Friday, December 4, 2009

This, Which I Call Mine

I made the deliberate decision to not write yesterday – and that is something I fully intend to incorporate into my writing schedule – time off. My back gave me that signal – an old ache in the place where wings used to be attached. I woke up in the morning thinking such an image – It hurts just where my wings used to be . . .

Instead I took an extra long walk, fed my sourdough pets, and took my inner writer on a field trip to the Library of Virginia for a book talk and signing by author Woody Holton who has just published a non-stuffy biography of Abigail Adams. I always love these book talks – authors who seem ordinary and plain as they talk about their book and, more importantly, about their struggles in writing the book. Often the insights they gain while struggling to write the book are far more interesting to me than the distilled and dressed up version of the book itself. After buying the book, I often can’t find all that good, behind the scenes stuff they talked about.

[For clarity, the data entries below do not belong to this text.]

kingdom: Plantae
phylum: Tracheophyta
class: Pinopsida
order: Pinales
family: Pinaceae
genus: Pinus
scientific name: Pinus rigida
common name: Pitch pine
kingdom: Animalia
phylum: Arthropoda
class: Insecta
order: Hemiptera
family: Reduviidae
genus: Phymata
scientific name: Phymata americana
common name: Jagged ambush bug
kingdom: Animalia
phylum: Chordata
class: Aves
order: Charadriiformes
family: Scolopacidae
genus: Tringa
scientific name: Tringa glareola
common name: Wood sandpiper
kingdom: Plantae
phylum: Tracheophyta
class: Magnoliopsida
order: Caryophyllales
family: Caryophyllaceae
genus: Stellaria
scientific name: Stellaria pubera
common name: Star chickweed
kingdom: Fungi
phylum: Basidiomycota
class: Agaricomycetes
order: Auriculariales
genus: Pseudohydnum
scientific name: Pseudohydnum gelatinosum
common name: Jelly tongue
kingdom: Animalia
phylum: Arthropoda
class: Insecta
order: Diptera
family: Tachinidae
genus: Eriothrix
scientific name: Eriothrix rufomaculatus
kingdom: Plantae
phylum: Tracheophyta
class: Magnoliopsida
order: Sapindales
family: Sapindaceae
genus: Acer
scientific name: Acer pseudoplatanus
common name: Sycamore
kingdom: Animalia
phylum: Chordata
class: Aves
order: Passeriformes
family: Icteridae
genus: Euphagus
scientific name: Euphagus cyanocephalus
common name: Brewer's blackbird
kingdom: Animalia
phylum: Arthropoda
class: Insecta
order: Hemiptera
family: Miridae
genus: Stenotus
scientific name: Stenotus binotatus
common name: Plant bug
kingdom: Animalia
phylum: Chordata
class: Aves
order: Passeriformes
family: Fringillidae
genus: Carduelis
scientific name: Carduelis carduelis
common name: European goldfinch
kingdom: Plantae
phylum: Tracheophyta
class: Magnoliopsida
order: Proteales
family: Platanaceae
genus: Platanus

He spent years reading the thousands of letters written and received by Abigail – at least 1,500 between her and her husband, John Adams, and thousands more to and from others close to her. He said he was struck  one day, years into the project, by the oft repeated phrase she used in many letters to her husband, nieces, sisters, friends, sons and daughters -- This money which I call mine.

Married women were not allowed to own property or money. Her husband, second President of the United States, told her he would be the laughingstock of the Republic if he suggested the laws be otherwise. He called her “saucy” and “a wit” for speaking such a thing. She was allowed “pocket money” to run the household during periods when her husband was in England (once he stayed there 5 years). Unbeknownst to John, a conservative investor, she had persuaded his investor to buy government bonds with some of her pocket money – yielding 25 percent profit as compared to her husband’s 1 percent profit in land he bought and sold. Much of Abigail’s profit was given to women in similar positions – married sisters, nieces, grown daughters. Once her sister wrote back in gratitude – “Sometimes it is best that the right hand not know what the left hand is doing.”

When Abigail became ill, she sat down to write a will – also a thing which married women were not allowed to do since of course they had no property to will. By that time, in spite of what she had given away, she had amassed $5,000 in “pocket money,” well over $100,000 in today’s terms, according to the author. She willed virtually all of her money to women – daughters, nieces, sisters-in-law, daughters-in-law (leaving out her own two sons whom she had financed through Harvard and who ultimately died of alcoholism), and a few other women whom she deemed ought to have their own money to do as they pleased.

Her husband had the right to destroy the will since it was not a legal document (his signature was not on it) and since she had no property to will – but instead he chose to let the will stand. Of those women to whom she bequeathed money, not one of them gave the money to their own husbands as would have been legal and proper at the time.

She could not change the law, and so she defied the law -- that's what the author said.  Soon after her death – I don't recall how long – the laws were changed – and in many ways I am the richer for having taken myself to this wonderful book talk about a saucy woman, Abigail Adams.